This is useful for setting up results of your analysis to be presented
in a specific format that is independent of the data set at hand. Here’s
a simple example:
absorb(
key = c("mean", "sd", "var"),
value = c("10", "2", "4"),
text =
c(
"MEAN: mean, SD: sd",
"VAR: var = sd^2",
MEAN = "mean"
)
)
## MEAN
## "MEAN: 10, SD: 2" "VAR: 4 = 2^2" "10"
The input text
is scanned to look for the keys
(interpreted as regular expressions) and are replaced with the
corresponding values.
Let’s look at a more useful example. Suppose we have a collection summary statistics for patient age by angina and heart disease status:
age_stats <-
heart_disease %>%
dplyr::group_by(
ExerciseInducedAngina,
HeartDisease
) %>%
dplyr::summarise(
mean = round(mean(Age), 2),
sd = round(sd(Age), 2),
median = median(Age),
iqr = IQR(Age),
.groups = "drop"
) %>%
tidyr::gather(
key = "key",
value = "value",
-ExerciseInducedAngina,
-HeartDisease
)
age_stats
## # A tibble: 16 × 4
## ExerciseInducedAngina HeartDisease key value
## <fct> <fct> <chr> <dbl>
## 1 No No mean 52.4
## 2 No Yes mean 57.1
## 3 Yes No mean 53.6
## 4 Yes Yes mean 56.2
## 5 No No sd 9.68
## 6 No Yes sd 7.56
## 7 Yes No sd 8.54
## 8 Yes Yes sd 8.27
## 9 No No median 52
## 10 No Yes median 58
## 11 Yes No median 53
## 12 Yes Yes median 57
## 13 No No iqr 15
## 14 No Yes iqr 10
## 15 Yes No iqr 12.5
## 16 Yes Yes iqr 8.25
Next, you can specify the string format you want to nicely summarize the information in each group:
age_stats %>%
dplyr::group_by(
ExerciseInducedAngina,
HeartDisease
) %>%
dplyr::summarise(
Summary =
absorb(
key = key,
value = value,
text =
c(
"mean (sd) | median (iqr)"
)
),
.groups = "drop"
)
## # A tibble: 4 × 3
## ExerciseInducedAngina HeartDisease Summary
## <fct> <fct> <chr>
## 1 No No 52.42 (9.68) | 52 (15)
## 2 No Yes 57.1 (7.56) | 58 (10)
## 3 Yes No 53.61 (8.54) | 53 (12.5)
## 4 Yes Yes 56.24 (8.27) | 57 (8.25)
Of course, this is much more useful when the summary data is already
in the format of age_stats
.
In the case where the key pattern found in the string template is repeated, its values are collapsed into a concatenated string:
## [1] "(52.42_57.1_53.61_56.24) / (9.68_7.56_8.54_8.27)"
## [2] "52_58_53_57"
The sep
argument can be used to customize how values are
separated.

GIVEN DATA:
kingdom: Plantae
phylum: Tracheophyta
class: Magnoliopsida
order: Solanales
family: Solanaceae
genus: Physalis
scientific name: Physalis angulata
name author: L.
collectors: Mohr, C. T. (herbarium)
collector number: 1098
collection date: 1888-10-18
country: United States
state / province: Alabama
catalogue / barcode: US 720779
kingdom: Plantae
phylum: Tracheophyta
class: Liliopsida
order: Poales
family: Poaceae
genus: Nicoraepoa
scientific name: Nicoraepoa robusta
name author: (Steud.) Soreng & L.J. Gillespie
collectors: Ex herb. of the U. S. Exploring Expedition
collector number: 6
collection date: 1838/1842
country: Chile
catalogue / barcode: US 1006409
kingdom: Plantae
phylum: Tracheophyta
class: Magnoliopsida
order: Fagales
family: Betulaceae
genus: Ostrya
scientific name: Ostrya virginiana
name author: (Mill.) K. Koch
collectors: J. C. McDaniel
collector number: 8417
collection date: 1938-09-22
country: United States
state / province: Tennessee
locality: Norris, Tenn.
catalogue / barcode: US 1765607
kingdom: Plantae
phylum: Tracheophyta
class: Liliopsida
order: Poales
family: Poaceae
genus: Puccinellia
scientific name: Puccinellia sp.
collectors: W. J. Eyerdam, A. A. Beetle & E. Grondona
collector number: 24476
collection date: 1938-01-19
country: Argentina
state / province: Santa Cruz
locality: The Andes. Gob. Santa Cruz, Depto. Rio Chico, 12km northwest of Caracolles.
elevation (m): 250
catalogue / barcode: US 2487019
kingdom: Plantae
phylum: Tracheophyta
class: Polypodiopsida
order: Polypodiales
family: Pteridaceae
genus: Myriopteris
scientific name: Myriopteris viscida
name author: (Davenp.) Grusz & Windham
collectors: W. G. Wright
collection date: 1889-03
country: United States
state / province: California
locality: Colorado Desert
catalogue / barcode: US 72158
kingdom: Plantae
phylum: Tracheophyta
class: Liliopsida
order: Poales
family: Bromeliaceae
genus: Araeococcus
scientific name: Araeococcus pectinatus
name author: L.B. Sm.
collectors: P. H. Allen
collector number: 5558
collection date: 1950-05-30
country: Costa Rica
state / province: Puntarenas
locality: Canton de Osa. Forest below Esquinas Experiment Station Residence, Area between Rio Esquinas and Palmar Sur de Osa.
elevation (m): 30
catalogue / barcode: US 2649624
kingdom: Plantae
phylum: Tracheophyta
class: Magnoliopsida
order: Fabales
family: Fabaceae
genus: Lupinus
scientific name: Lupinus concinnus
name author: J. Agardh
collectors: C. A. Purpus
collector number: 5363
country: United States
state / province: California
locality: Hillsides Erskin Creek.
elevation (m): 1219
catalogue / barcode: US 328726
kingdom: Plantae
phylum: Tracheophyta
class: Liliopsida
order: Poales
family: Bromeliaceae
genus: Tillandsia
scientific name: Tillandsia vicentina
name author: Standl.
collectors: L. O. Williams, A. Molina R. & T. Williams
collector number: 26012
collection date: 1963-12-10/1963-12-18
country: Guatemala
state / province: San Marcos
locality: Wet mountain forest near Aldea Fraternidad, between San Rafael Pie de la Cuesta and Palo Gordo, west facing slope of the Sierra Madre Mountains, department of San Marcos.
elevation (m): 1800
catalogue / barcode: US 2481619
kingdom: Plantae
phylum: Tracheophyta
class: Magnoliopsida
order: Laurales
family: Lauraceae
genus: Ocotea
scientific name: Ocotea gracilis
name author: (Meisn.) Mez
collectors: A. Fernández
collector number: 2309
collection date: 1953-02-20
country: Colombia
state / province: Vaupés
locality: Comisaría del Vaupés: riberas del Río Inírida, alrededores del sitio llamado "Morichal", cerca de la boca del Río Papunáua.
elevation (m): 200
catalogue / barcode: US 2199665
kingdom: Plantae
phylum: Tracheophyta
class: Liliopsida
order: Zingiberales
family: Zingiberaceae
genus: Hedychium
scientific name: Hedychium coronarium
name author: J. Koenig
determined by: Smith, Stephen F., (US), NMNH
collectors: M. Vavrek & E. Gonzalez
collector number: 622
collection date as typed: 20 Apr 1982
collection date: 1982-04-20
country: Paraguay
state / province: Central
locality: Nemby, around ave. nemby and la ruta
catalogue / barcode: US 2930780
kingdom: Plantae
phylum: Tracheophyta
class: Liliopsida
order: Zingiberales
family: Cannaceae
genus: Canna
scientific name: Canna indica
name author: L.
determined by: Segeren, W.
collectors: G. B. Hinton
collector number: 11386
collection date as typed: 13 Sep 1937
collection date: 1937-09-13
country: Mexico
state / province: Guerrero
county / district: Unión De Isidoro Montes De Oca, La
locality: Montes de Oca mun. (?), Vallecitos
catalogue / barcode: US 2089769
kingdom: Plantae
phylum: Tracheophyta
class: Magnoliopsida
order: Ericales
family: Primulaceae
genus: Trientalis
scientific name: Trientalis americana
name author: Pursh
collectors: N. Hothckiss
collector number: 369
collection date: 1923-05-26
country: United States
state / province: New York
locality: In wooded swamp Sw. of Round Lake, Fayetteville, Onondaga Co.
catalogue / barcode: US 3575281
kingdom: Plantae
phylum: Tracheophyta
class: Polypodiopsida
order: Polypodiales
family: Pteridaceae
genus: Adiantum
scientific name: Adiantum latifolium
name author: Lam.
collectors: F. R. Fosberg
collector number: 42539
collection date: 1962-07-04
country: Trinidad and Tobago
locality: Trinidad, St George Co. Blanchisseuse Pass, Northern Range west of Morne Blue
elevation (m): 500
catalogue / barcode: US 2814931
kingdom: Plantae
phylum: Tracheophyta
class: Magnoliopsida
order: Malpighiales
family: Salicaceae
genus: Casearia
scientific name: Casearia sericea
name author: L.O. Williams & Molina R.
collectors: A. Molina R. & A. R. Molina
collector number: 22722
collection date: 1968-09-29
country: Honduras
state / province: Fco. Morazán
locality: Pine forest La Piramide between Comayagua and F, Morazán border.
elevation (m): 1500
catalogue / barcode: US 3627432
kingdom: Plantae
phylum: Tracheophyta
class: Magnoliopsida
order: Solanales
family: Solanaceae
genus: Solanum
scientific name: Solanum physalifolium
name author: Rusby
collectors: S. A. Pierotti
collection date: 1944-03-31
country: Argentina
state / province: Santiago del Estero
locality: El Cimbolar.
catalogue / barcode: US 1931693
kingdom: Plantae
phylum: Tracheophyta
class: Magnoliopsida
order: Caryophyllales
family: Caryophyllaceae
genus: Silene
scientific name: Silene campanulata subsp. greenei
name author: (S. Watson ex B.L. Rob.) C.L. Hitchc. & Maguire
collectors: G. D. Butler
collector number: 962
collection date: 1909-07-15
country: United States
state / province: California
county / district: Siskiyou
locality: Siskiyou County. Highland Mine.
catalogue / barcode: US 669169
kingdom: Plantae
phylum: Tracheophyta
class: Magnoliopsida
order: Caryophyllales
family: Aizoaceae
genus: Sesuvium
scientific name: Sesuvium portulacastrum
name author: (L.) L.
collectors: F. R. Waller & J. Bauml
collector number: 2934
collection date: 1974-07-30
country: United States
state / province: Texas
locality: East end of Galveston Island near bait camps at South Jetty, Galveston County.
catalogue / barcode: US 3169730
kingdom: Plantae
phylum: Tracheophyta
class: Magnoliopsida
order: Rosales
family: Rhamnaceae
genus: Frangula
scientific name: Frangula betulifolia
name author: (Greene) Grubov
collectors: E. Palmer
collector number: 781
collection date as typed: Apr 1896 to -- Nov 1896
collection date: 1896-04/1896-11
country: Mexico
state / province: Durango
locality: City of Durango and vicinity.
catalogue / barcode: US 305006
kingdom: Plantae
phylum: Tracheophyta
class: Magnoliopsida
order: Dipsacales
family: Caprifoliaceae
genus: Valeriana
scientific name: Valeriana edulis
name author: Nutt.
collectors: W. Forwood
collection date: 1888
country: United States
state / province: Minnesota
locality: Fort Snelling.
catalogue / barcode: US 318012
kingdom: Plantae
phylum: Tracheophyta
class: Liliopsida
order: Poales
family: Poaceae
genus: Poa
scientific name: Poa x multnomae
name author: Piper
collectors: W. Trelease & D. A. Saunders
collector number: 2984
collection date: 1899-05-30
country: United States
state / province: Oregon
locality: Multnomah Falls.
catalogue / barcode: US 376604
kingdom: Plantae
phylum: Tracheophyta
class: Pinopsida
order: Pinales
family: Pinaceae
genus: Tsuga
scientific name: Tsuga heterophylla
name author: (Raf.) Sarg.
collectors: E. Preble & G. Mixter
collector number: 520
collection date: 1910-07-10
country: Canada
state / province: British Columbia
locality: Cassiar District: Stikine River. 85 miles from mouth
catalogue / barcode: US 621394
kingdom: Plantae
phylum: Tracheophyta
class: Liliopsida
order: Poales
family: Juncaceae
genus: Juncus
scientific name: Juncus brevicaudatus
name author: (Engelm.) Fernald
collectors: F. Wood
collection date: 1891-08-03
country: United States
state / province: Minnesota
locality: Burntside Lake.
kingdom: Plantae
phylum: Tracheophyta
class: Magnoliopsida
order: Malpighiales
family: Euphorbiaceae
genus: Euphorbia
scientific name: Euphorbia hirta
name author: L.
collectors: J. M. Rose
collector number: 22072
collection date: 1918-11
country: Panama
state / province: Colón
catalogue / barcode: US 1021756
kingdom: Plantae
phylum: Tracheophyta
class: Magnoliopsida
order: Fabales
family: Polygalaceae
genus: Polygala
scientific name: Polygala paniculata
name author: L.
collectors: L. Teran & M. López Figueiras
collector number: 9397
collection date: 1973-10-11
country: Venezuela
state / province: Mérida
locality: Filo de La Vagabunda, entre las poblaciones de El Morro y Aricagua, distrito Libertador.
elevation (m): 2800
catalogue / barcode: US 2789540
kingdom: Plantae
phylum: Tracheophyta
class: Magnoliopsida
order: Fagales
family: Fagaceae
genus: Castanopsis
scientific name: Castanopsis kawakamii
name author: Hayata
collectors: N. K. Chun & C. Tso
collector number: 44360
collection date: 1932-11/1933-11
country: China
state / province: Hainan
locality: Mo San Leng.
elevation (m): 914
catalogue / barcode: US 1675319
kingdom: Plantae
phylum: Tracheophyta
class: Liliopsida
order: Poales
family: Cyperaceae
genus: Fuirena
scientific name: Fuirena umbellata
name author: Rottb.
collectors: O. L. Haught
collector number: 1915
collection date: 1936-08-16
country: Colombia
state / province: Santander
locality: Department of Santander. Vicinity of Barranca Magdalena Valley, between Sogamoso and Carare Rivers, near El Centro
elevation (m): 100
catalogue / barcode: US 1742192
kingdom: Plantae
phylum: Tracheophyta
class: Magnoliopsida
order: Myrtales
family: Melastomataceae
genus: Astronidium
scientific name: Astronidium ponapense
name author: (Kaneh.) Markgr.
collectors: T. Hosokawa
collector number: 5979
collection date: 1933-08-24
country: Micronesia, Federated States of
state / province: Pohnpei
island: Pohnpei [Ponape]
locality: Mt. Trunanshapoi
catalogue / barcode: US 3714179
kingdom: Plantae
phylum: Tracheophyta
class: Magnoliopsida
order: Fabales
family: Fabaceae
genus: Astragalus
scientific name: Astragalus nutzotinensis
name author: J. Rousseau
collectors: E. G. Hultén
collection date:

YOUR TASKS:
#1 Answer these questions from the text on absorb:
(a) How are the keys interpreted when the input text is scanned?
(b) How many rows does the age_stats tibble have?
(c) Which argument changes how repeated values are separated?
#2 Decide whether each statement agrees with the text on absorb. Answer yes or no, and quote the words of the text that decide it.
(a) The format set up with absorb depends on the data set at hand.
(b) The group with no exercise-induced angina and with heart disease gets the summary 57.1 (7.56) | 58 (10).
(c) When a key pattern is repeated in the template, its values are joined into one string.
The data have no connection to the text on absorb.

EXERCISE SOLUTIONS:
#1
(a) As regular expressions.
(b) 16.
(c) The sep argument.

#2
(a) No: "independent of the data set at hand"
(b) Yes: "57.1 (7.56) | 58 (10)"
(c) Yes: "its values are collapsed into a concatenated string"